USD/CAD Holds Losses Around 1.3800 After Retreating From Eight-Month Highs

USD/CAD breaks its winning streak that began on July 17, trading around 1.3810 during the Asian session on Friday. The pair retreated from an eight-month high of 1.3849, a level recorded on Thursday. This downside of the USD/CAD pair is attributed to the weakening of the US Dollar (USD) ahead of the release of the US Personal Consumption Expenditures (PCE) Price Index for June.

However, the US Dollar may limit its downside as stronger US economic data have reduced some rate cut expectations for September. On Thursday, the US Gross Domestic Product (GDP) for the second quarter (Q2) was stronger than expected. This follows Wednesday’s US PMI data, which indicated a faster expansion in private-sector activity for July, highlighting the resilience of US growth despite elevated interest rates.

The US GDP grew at an annualized rate of 2.8%, adjusted for seasonality and inflation, up from the previous reading of 1.4% and surpassing forecasts of 2%. Additionally, the Composite PMI rose to 55.0 from the previous 54.8 reading, marking the highest reading since April 2022 and indicating sustained growth over the past 18 months.

On the CAD front, the Bank of Canada (BoC) to continue to ease policy after its latest interest rate cut on Wednesday.
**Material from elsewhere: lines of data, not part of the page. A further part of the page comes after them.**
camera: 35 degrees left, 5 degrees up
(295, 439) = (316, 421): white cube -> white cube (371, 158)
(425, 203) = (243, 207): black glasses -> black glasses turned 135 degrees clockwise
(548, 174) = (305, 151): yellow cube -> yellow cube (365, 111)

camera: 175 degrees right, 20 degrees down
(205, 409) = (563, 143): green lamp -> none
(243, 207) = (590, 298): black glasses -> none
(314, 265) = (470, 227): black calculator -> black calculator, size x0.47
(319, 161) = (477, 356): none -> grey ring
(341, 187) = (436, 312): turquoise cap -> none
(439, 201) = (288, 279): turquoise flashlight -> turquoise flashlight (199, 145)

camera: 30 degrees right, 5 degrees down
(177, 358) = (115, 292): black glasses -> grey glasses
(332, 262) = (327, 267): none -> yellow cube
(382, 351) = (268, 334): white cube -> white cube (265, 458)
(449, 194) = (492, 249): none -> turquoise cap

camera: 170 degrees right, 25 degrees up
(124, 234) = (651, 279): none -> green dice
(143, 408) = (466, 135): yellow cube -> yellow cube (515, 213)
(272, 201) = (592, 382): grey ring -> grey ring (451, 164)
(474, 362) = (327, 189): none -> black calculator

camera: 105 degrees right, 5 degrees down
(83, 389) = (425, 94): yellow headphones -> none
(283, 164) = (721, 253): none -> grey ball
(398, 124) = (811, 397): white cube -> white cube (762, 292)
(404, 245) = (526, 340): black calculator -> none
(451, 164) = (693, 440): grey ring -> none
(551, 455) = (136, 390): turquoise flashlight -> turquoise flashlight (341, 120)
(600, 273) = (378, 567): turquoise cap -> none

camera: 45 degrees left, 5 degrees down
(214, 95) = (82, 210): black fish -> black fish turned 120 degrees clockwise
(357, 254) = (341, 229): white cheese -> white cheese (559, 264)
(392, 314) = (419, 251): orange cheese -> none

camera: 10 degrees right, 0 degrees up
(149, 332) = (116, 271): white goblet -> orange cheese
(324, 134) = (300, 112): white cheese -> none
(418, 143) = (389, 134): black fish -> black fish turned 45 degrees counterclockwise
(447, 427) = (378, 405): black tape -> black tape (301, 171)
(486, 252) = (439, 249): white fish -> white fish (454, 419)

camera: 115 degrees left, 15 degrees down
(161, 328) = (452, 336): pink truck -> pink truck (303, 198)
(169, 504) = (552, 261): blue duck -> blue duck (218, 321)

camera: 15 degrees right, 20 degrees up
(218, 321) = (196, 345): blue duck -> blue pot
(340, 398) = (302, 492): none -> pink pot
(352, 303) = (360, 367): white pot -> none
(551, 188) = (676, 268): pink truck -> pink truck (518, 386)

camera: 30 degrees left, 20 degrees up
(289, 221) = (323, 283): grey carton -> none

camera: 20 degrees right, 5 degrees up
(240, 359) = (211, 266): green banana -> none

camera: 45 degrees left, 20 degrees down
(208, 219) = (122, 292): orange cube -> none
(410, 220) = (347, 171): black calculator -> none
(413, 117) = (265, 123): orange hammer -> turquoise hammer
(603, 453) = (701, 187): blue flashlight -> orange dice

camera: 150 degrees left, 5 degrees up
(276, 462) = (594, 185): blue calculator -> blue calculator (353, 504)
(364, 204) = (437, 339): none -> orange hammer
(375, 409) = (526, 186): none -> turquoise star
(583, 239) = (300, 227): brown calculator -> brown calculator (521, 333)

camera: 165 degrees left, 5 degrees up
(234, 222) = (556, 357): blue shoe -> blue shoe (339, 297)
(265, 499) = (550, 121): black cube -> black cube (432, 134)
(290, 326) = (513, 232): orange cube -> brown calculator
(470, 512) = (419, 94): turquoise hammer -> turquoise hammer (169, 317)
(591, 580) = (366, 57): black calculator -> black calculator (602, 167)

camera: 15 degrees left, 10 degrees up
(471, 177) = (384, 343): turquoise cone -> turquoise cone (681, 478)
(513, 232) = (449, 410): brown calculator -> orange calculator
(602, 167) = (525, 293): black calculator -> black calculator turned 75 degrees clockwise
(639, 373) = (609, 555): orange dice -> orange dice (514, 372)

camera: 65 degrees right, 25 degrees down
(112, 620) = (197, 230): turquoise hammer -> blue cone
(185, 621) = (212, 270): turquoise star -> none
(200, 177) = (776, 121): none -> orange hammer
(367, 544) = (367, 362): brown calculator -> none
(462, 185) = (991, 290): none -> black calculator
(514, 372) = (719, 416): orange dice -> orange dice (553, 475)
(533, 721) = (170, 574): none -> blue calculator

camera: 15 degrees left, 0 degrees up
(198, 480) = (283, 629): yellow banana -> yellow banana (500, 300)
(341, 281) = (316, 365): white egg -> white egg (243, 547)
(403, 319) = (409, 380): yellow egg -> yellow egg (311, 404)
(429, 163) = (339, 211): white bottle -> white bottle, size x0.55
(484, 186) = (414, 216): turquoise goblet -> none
The BoC lowered interest rates by 25 basis points to 4.5% for the second consecutive meeting on Wednesday, citing progress in reducing inflation.

BoC members emphasized that excess supply and a cooling labor market justified their decision to cut rates, aiming to stabilize consumer prices at 2% by 2025. Financial markets expect one more 25 bps rate cut this year, with nearly 60% odds that the BoC will cut rates again in its September meeting. This may limit the upside of the Canadian Dollar (CAD), underpinning the USD/CAD pair.